What church these candidates attend and what their fiscal views are doesn’t really concern me. What does concern me is how entrenched or extreme they are in their ideological positions, especially when it comes to individual social freedoms. There are about 330 million people in America. Most are not Catholic, not Mormon, not Pentecostal, not politically or religiously extreme, not in the Tea Party, not homosexual, not Democrat or Republican, and not a lot of other things. But, at some level of concern, each of the candidates mentioned in this article would be willing to attempt forcefully imprinting their beliefs and values upon the vast majority who just want to live their lives as our founders envisioned, free of interference wherever possible.
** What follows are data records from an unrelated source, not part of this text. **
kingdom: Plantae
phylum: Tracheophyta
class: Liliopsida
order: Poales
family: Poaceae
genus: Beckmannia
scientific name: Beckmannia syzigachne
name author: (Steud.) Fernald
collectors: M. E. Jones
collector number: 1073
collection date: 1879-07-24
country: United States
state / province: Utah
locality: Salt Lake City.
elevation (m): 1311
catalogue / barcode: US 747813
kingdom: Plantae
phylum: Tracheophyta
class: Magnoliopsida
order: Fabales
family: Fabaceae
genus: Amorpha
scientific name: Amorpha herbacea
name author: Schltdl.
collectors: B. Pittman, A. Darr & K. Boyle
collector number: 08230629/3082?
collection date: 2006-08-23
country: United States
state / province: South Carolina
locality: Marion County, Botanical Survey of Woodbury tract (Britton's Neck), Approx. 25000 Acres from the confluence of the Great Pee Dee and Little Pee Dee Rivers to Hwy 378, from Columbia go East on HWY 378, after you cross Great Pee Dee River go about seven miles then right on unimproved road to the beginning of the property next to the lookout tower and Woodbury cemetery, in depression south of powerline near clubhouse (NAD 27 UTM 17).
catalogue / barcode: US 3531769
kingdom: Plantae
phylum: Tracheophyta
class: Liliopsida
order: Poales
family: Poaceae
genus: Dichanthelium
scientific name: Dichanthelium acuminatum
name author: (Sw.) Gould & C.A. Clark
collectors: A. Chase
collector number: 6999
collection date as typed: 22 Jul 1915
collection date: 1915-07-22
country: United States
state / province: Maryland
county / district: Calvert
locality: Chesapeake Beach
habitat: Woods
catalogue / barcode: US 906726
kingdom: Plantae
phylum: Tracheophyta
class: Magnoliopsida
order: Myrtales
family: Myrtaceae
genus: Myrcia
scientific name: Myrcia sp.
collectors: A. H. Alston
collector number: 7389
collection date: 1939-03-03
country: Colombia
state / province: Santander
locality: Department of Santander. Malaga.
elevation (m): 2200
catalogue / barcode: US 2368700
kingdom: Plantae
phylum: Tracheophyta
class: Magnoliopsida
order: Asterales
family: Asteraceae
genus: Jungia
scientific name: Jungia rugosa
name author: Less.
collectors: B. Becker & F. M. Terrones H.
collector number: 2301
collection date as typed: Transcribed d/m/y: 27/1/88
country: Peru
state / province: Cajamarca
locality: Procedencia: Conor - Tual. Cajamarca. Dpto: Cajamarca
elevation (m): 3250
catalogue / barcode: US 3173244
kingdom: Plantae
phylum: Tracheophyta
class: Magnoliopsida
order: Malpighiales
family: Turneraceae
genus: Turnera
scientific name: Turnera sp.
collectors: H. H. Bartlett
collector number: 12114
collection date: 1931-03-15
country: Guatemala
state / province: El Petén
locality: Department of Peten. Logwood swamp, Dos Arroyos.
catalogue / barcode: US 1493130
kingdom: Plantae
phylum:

Right-wing conservatives love to talk about freedom and liberty. But, given what I see, their version of America would not be a land of the free. It would be a land of limited personal freedom, enforced theological thought, and legislated morality. It would not be an America where diversity was relished, tolerated or protected, and it would not be an America governed by the democratically agreed to rules of its citizens and mandates of its long-existing Constitution, but by laws based in imposed religious ideology.

Don’t tell me from one side of your mouth you want freedom and liberty while from the other side dictate what my wife and I can do in the privacy our bedroom. That sounds more like a Big Brother moment from Orwell’s 1984 than one from a free and open participatory democracy.